# Records to use
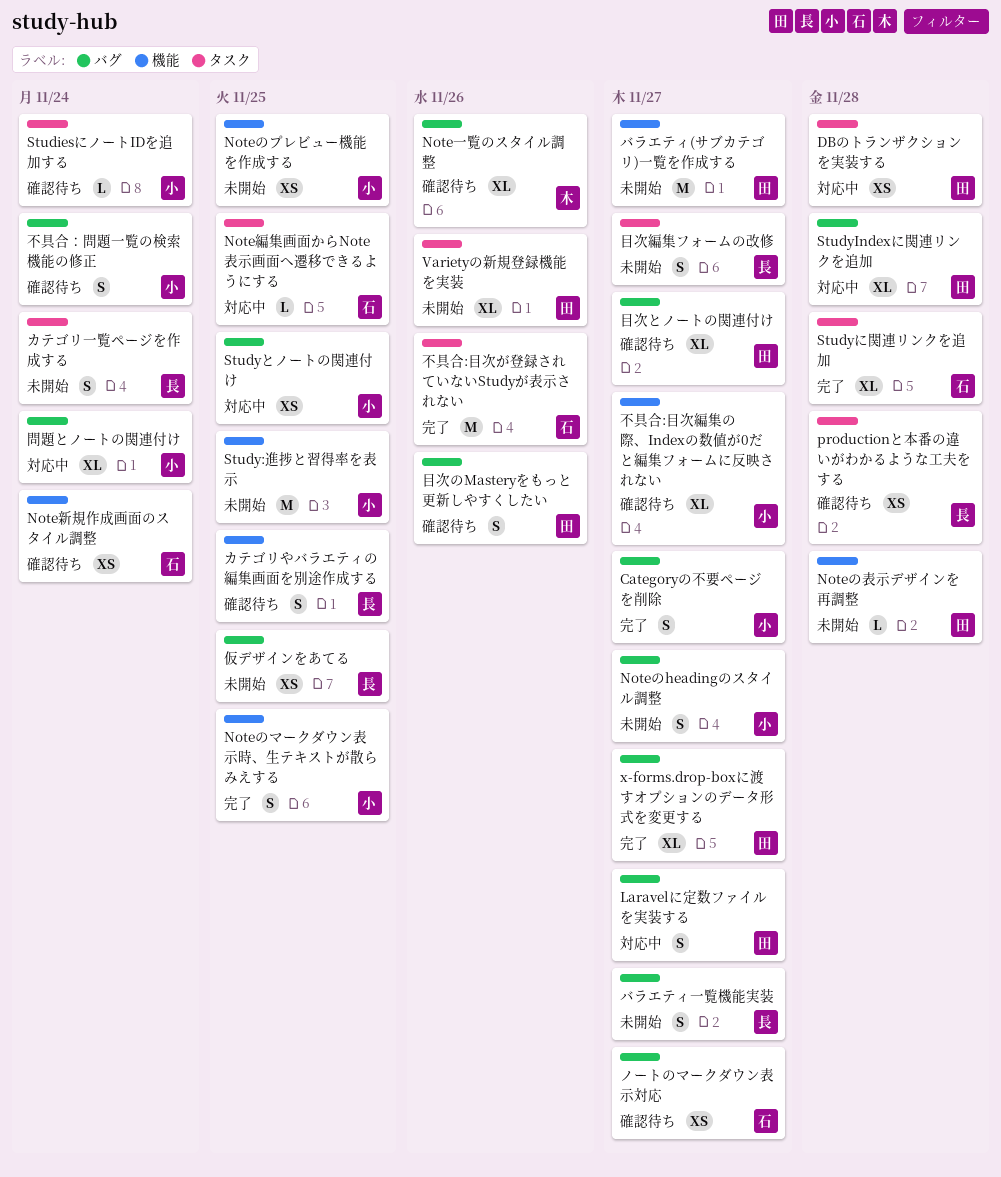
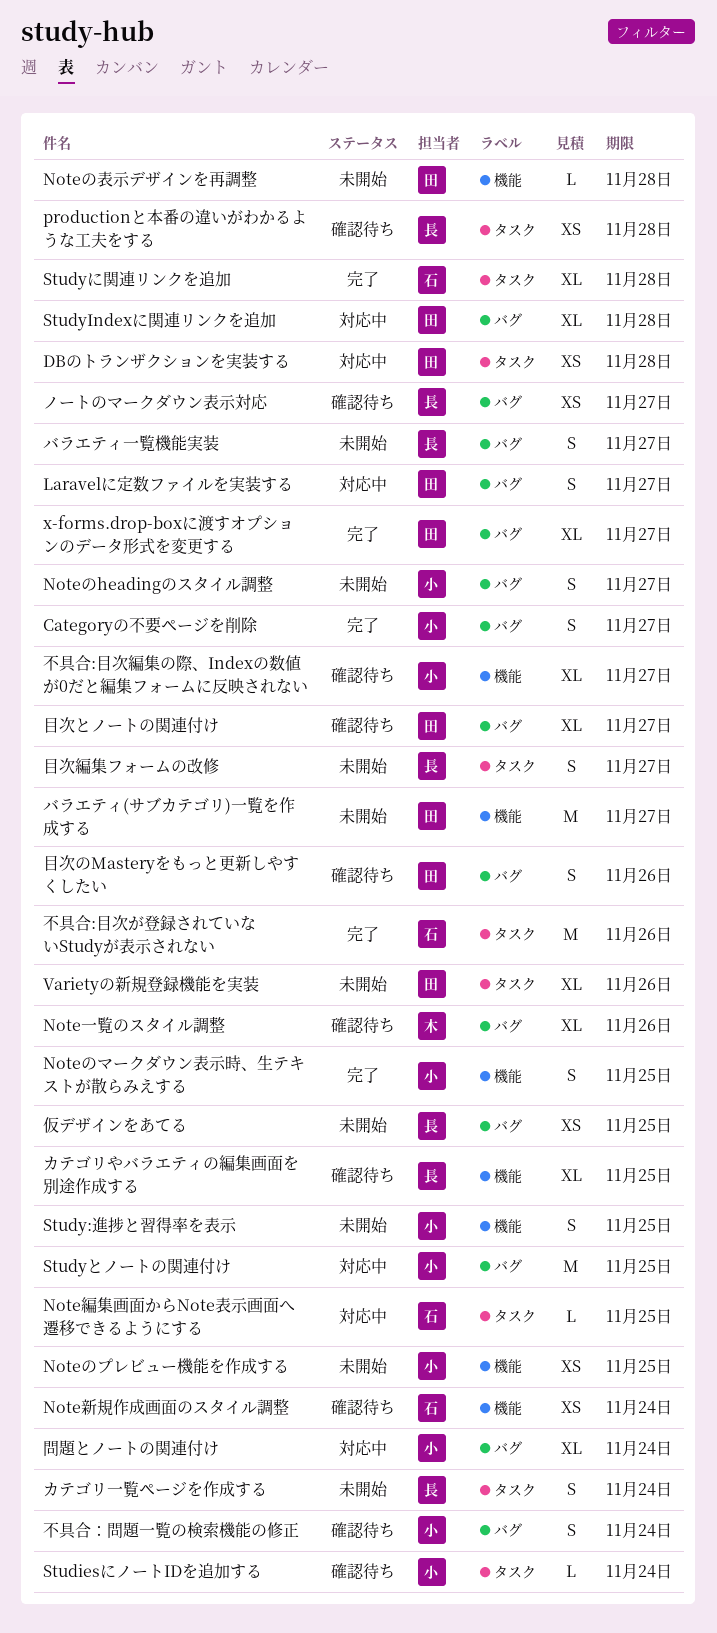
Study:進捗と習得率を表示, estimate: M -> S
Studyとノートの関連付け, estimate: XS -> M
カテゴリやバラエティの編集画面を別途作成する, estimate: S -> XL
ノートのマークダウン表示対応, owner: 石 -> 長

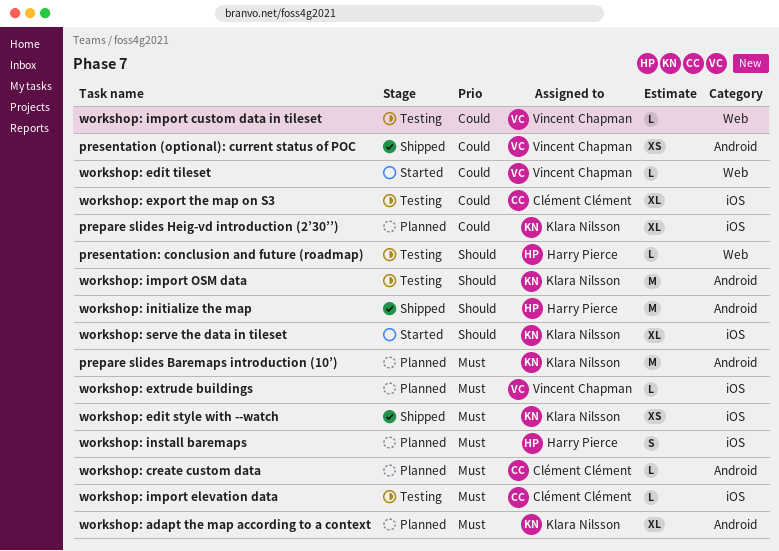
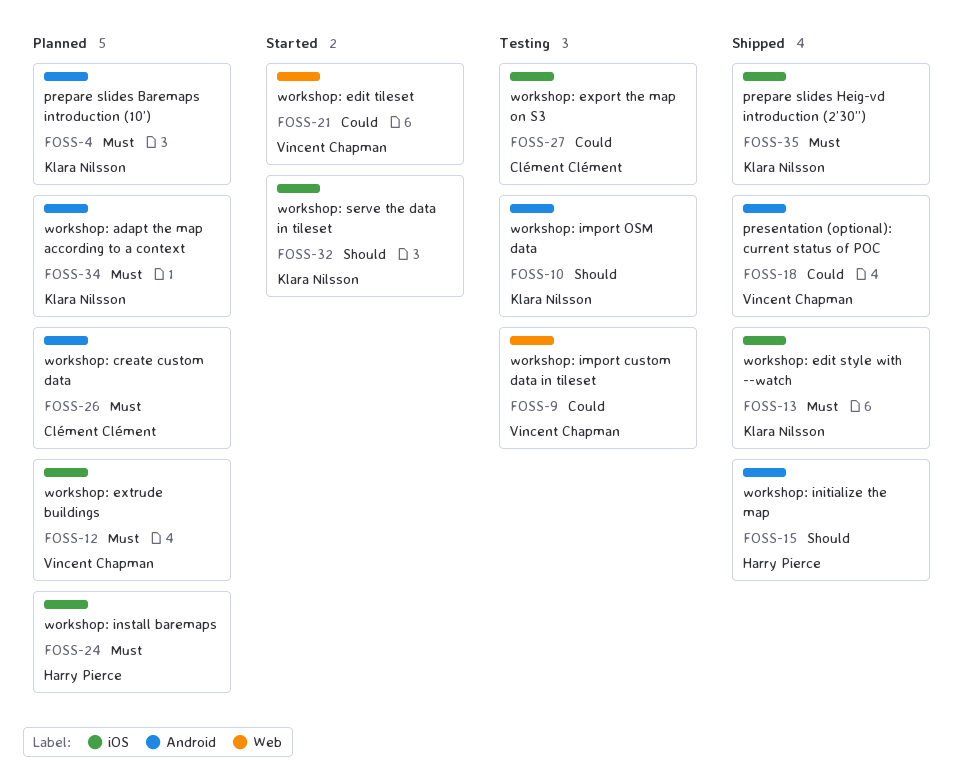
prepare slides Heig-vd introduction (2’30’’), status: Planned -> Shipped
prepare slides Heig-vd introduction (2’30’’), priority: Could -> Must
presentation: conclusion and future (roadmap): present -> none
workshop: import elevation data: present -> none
--
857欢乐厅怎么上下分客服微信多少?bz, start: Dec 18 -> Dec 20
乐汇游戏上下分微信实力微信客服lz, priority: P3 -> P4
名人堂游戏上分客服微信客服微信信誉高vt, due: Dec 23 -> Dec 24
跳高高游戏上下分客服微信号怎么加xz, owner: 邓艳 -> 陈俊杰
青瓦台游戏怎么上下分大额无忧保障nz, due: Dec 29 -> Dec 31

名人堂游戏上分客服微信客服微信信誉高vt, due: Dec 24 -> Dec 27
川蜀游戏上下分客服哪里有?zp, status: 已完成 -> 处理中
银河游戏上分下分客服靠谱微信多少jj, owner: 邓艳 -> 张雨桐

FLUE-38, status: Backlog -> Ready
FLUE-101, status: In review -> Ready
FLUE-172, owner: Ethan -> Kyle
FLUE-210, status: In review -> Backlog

# Action item
All lines in the data above from the one with "857欢乐厅怎么上下分客服微信多少?bz, start: Dec 18 -> Dec 20" through the one with "FLUE-210, status: In review -> Backlog" must be repeated exactly, and no others.

# Answer box
857欢乐厅怎么上下分客服微信多少?bz, start: Dec 18 -> Dec 20
乐汇游戏上下分微信实力微信客服lz, priority: P3 -> P4
名人堂游戏上分客服微信客服微信信誉高vt, due: Dec 23 -> Dec 24
跳高高游戏上下分客服微信号怎么加xz, owner: 邓艳 -> 陈俊杰
青瓦台游戏怎么上下分大额无忧保障nz, due: Dec 29 -> Dec 31

名人堂游戏上分客服微信客服微信信誉高vt, due: Dec 24 -> Dec 27
川蜀游戏上下分客服哪里有?zp, status: 已完成 -> 处理中
银河游戏上分下分客服靠谱微信多少jj, owner: 邓艳 -> 张雨桐

FLUE-38, status: Backlog -> Ready
FLUE-101, status: In review -> Ready
FLUE-172, owner: Ethan -> Kyle
FLUE-210, status: In review -> Backlog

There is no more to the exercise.